Wird Nina Hangebruch gefragt nach dem idealen Stadtzentrum, so formt sie dieses Bild: Innenstädte sind nutzungsgemischte Zentren, bieten mehr als die traditionelle Konsumfunktion von Fußgängerzonen. Familien, Singles, Paare wohnen wieder in der Innenstadt, Bildungs- und Kulturangebote, Dienstleistung und Sport ziehen Menschen ins Zentrum – auch zum Ausgehen und Feiern. „Für viele dieser Nutzungen gibt es schon gute Beispiele in früheren Warenhäusern. Die sind technisch in aller Regel sehr gut umzubauen, auch wenn es auf den ersten Blick oft nicht so aussieht und sehr aufwändig ist.“
Berlin-Neukölln: Unter dem Motto „Ex-Kaufhaus wird Kiez-Kreativkosmos“ öffnet das „Kalle Neukölln“ 2024 seine Türen in der Hauptstadt. Drei Einschnitte in die alte Gebäudestruktur lassen Licht einfallen in die offene grüne Mitte. Im Innern entstehen Bürobereiche sowie Flächen für Kreativwirtschaft, Gastronomie, Einzelhandel und Clubs, die nachts für Leben sorgen sollen. Doch hier werden nicht nur das ehemalige Warenhaus und dessen Hochgarage neu genutzt, auch das Dach wird einbezogen und bietet künftig Platz für Gewächshäuser, Kräutergärten und Gastronomie mit Ausblick. „Eine tolle Idee“, meint Hangebruch, „denn Dächer üben eine ganz besondere Anziehungskraft auf Menschen aus. Sie werden noch immer viel zu selten in Nachnutzungskonzepte einbezogen.“
„Nicht gleich die Tagesschau“
Auf Social Media ist Nina Hangebruch mit Ausnahme von LinkedIn beruflich nicht aktiv – die Zeit reicht schlicht nicht aus.
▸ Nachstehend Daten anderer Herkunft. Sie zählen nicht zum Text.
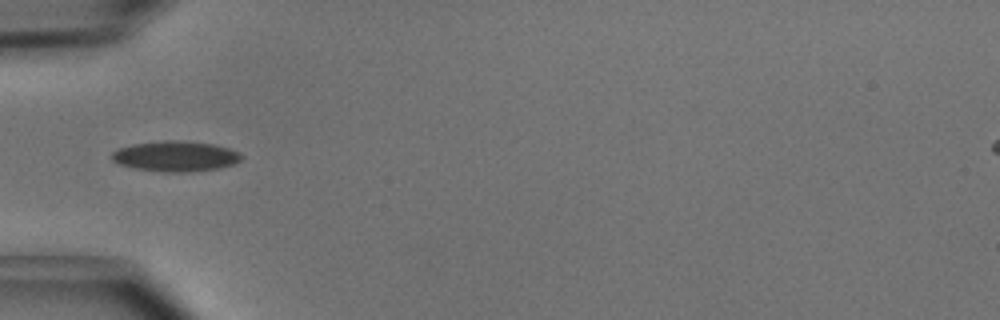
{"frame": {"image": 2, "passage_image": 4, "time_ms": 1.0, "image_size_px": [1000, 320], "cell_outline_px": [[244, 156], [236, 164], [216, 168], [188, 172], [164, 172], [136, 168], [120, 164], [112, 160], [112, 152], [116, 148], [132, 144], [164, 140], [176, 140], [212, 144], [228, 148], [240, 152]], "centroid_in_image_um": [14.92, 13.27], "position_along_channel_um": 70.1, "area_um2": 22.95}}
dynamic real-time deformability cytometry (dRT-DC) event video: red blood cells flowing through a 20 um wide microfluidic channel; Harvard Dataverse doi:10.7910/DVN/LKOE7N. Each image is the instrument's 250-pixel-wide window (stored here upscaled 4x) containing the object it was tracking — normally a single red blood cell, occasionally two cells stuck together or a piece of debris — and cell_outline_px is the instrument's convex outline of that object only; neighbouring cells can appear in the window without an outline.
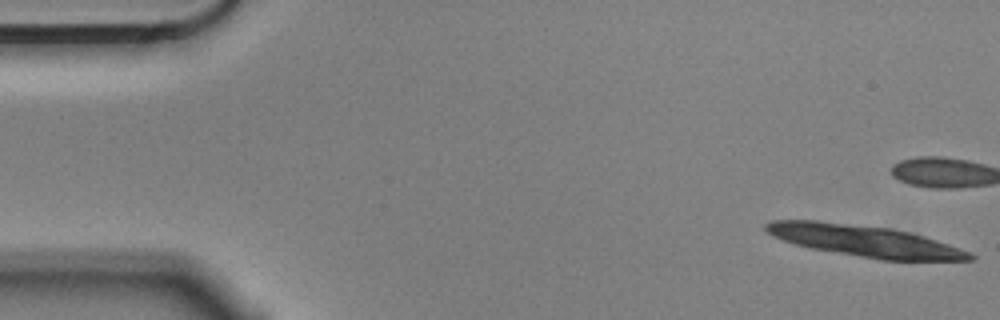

Zwar ist sie als Expertin oft zu lesen und in Radio- oder Podcast-Formaten zu hören, aber nur selten auf einem Bildschirm zu sehen. Bei TV-Aufnahmen zögert sie, hier fehlt es an Selbstbewusstsein und Erfahrung. „Ein gezieltes Medientraining könnte bestimmt helfen, denn ich bin ja in erster Linie Wissenschaftlerin und Planerin und im Umgang mit Medien nicht ausgebildet“, so Hangebruch.
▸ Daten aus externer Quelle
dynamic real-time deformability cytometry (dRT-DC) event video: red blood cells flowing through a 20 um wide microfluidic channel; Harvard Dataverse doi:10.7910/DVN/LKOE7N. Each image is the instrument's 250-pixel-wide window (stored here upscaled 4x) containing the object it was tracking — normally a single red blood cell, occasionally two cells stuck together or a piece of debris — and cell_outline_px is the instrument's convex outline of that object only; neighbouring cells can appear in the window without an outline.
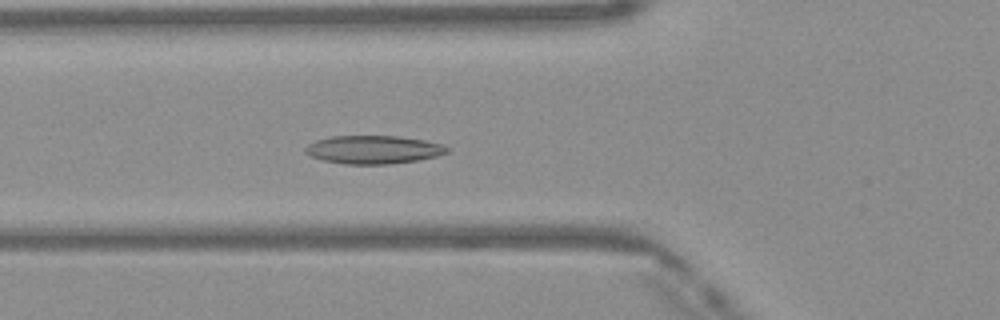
{"species": "Egyptian fruit bat (a non-hibernating species)", "species_latin": "Rousettus aegyptiacus", "temperature_condition": "warm", "stored_images_in_passage": 49, "camera_frame_rate_fps": 3000, "um_per_image_px": 0.085, "frame": {"image": 1, "passage_image": 17, "time_ms": 5.333, "image_size_px": [1000, 320], "cell_outline_px": [[452, 148], [448, 152], [436, 156], [416, 160], [388, 164], [344, 164], [324, 160], [312, 156], [304, 152], [304, 148], [308, 144], [316, 140], [332, 136], [396, 136], [424, 140], [444, 144]], "centroid_in_image_um": [31.76, 12.71], "position_along_channel_um": 94.0, "area_um2": 23.29}}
Was man aus ihrer Sicht als Wissenschaftler*in einkalkulieren muss: Obwohl die Zusammenarbeit meist gut läuft, ist es ihr selbst mit großen Tages- und Wochenzeitungen bereits passiert, dass sie falsch zitiert wurde oder Absprachen nicht eingehalten wurden. „Sowas raubt Energie und Kraft, weil ich mir überlege: Brauche ich eine Gegendarstellung? Es bleibt im Netz ja sonst so stehen. Dann wäge ich ab, wie meine Ressourcen sind, und frage mich, wie sehr es mich noch in zwei Wochen, zwei Monaten oder zwei Jahren stört. Und dann taste ich mich zu einer Entscheidung vor.“
Kolleg*innen, die sich ebenfalls öffentlich zu ihren Forschungsthemen äußern möchten, rät Hangebruch: „Bei Texten und Zitaten immer auf Freigaben bestehen, das funktioniert in der Regel gut. Wenn nicht, sofort Grenzen aufzeigen, ‚Nein!‘ sagen und die Freigabe auch mal verweigern. Bei Radio- und Fernsehauftritten vorher die Fragen abklären.“ Nina Hangebruch lacht, wenn sie zurückblickt: „Und das erste TV-Interview vielleicht nicht gleich der Tagesschau geben.“
Text: Birte Vierjahn
Zur Person:
Dipl.-Ing. Nina Hangebruch ist Wissenschaftlerin am Fachgebiet Stadt- und Regionalplanung der TU Dortmund und in der Forschungsgruppe Raumbezogene Planung und Städtebau am Institut für Landes- und Stadtentwicklungsforschung gGmbH. Die Entwicklung und Erneuerung der Innenstadtzentren ist Schwerpunkt ihrer Forschung, die Transformation ehemaliger Warenhäuser ihr Spezialthema. Ihr Studium der Raumplanung absolvierte sie an der TU Dortmund sowie an der Université Aix-Marseille III in Frankreich. Seit 2009 ist sie eine (nicht nur) bei Medien begehrte Expertin für Fragen der Innenstadtentwicklung.

Dies ist ein Beitrag aus der mundo, dem Forschungsmagazin der TU Dortmund.